The authors also emphasize the essential role of theoretical research in a rapidly growing field of science, and argue that despite the enabling role of AMO science in astrophysics and plasma physics, support for AMO science by funding agencies charged with responsibility for those areas remain inadequate.

Similar to previous reports, such as the NAS “Gathering Storm” (see, the committee also notes the “dangerously low” percentage of American students choosing careers in the physical sciences.

Government funding

Government funding-particularly increases at the Department of Energy, the National Institute of Standards and Technology, and the National Science Foundation-has played an important supporting role for AMO research activities, according to the report.

“The overall balance of the modalities for support of the field has led to outstanding scientific payoffs,” the committee wrote. “In addition, the breadth of AMO science and the range of the agencies that support it are exceedingly important to future progress in the field and have been a key factor in its success so far.”

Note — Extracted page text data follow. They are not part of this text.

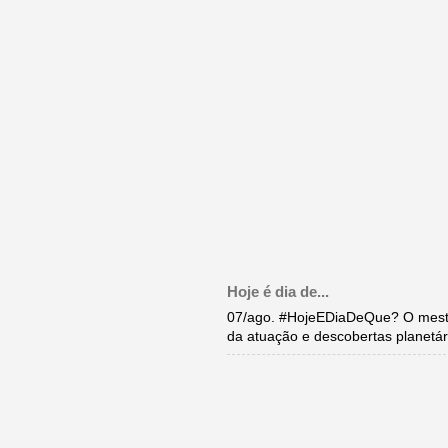
Hoje é dia de...
07/ago. #HojeEDiaDeQue? O mestr
da atuação e descobertas planetár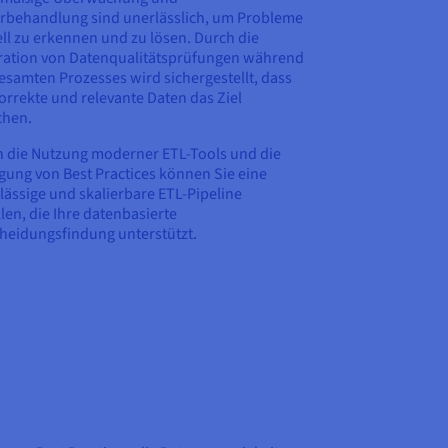
rbehandlung sind unerlässlich, um Probleme
ll zu erkennen und zu lösen. Durch die
ration von Datenqualitätsprüfungen während
esamten Prozesses wird sichergestellt, dass
orrekte und relevante Daten das Ziel
chen.
 die Nutzung moderner ETL-Tools und die
gung von Best Practices können Sie eine
lässige und skalierbare ETL-Pipeline
llen, die Ihre datenbasierte
heidungsfindung unterstützt.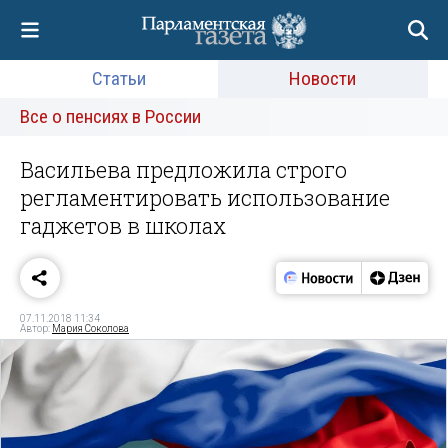
Статьи
Новости
Все о пенсиях в России
Васильева предложила строго
регламентировать использование
гаджетов в школах
07.11.2018 11:34
Автор:
Мария Соколова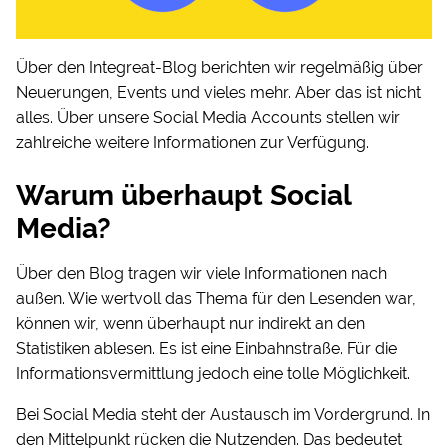
Über den Integreat-Blog berichten wir regelmäßig über
Neuerungen, Events und vieles mehr. Aber das ist nicht
alles. Über unsere Social Media Accounts stellen wir
zahlreiche weitere Informationen zur Verfügung.
Warum überhaupt Social
Media?
Über den Blog tragen wir viele Informationen nach
außen. Wie wertvoll das Thema für den Lesenden war,
können wir, wenn überhaupt nur indirekt an den
Statistiken ablesen. Es ist eine Einbahnstraße. Für die
Informationsvermittlung jedoch eine tolle Möglichkeit.
Bei Social Media steht der Austausch im Vordergrund. In
den Mittelpunkt rücken die Nutzenden. Das bedeutet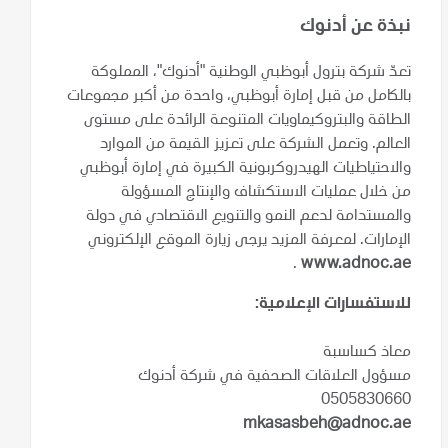
نبذة عن أدنوك
تعدّ شركة بترول أبوظبي الوطنية "أدنوك"، المملوكة
بالكامل من قبل إمارة أبوظبي، واحدة من أكبر مجموعات
الطاقة والبتروكيماويات المتنوعة الرائدة على مستوى
العالم. وتعمل الشركة على تعزيز القيمة من الموارد
والاحتياطيات الهيدروكربونية الكبيرة في إمارة أبوظبي
من خلال عمليات الاستكشاف والإنتاج المسؤولة
والمستدامة لدعم النمو والتنويع الاقتصادي في دولة
الإمارات. لمعرفة المزيد يرجى زيارة الموقع الإلكتروني
.
www.adnoc.ae
للاستفسارات الإعلامية:
معاذ كساسبة
مسؤول العلاقات الصحفية في شركة أدنوك
0505830660
mkasasbeh@adnoc.ae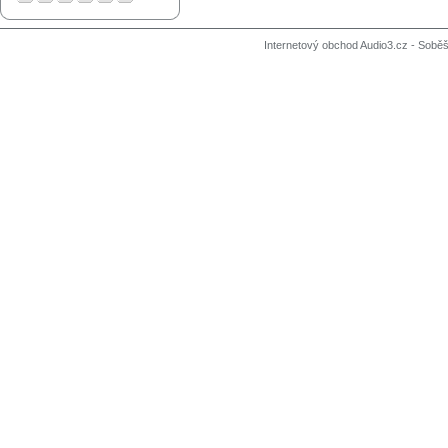
Internetový obchod Audio3.cz - Soběši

The committee expressed concern, however, at the decline in research funding in general and in basic research funding in particular, at Department of Defense agencies. Based on its findings, the committee offered six recommendations:

  • The federal government should embark on a substantially increased investment program to improve education in the physical sciences and mathematics at all levels and to strengthen significantly the research effort.
  • The federal government should support programs in AMO science across disciplinary boundaries and through a multiplicity of agencies.
  • The Department of Defense should reverse recent declines in support for basic research at its agencies.
  • The federal government should recognize the extremely rapid increase in the technical capability and cost of scientific instrumentation and plan funding budgets accordingly.
  • Funding agencies should reexamine their portfolios in AMO science to ensure that the effort is at proper strength in workforce and funding level.
  • The federal government should implement incentives to encourage more American students to study the physical sciences and take up careers in the field. It should continue to attract foreign students to study physical sciences and strongly encourage them to continue their scientific careers in the United States.